[Opening DATA RECORDS section]

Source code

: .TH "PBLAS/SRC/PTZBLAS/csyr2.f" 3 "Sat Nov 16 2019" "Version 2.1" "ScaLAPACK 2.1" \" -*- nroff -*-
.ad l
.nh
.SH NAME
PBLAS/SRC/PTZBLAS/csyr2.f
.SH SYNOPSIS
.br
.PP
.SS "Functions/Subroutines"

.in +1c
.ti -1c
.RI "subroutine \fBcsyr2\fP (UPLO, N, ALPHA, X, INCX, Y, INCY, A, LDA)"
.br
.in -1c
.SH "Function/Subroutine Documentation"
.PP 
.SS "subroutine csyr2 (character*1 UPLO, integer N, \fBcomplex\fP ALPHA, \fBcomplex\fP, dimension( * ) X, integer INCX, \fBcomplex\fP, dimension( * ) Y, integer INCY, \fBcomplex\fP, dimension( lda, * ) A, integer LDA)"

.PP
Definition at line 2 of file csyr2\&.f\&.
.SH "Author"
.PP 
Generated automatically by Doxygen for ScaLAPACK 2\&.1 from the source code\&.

[Closing DATA RECORDS section]

• **PROBLEM**: Copy out the entries. Change nothing.

• **SOLUTION**:
Source code

: .TH "PBLAS/SRC/PTZBLAS/csyr2.f" 3 "Sat Nov 16 2019" "Version 2.1" "ScaLAPACK 2.1" \" -*- nroff -*-
.ad l
.nh
.SH NAME
PBLAS/SRC/PTZBLAS/csyr2.f
.SH SYNOPSIS
.br
.PP
.SS "Functions/Subroutines"

.in +1c
.ti -1c
.RI "subroutine \fBcsyr2\fP (UPLO, N, ALPHA, X, INCX, Y, INCY, A, LDA)"
.br
.in -1c
.SH "Function/Subroutine Documentation"
.PP 
.SS "subroutine csyr2 (character*1 UPLO, integer N, \fBcomplex\fP ALPHA, \fBcomplex\fP, dimension( * ) X, integer INCX, \fBcomplex\fP, dimension( * ) Y, integer INCY, \fBcomplex\fP, dimension( lda, * ) A, integer LDA)"

.PP
Definition at line 2 of file csyr2\&.f\&.
.SH "Author"
.PP 
Generated automatically by Doxygen for ScaLAPACK 2\&.1 from the source code\&.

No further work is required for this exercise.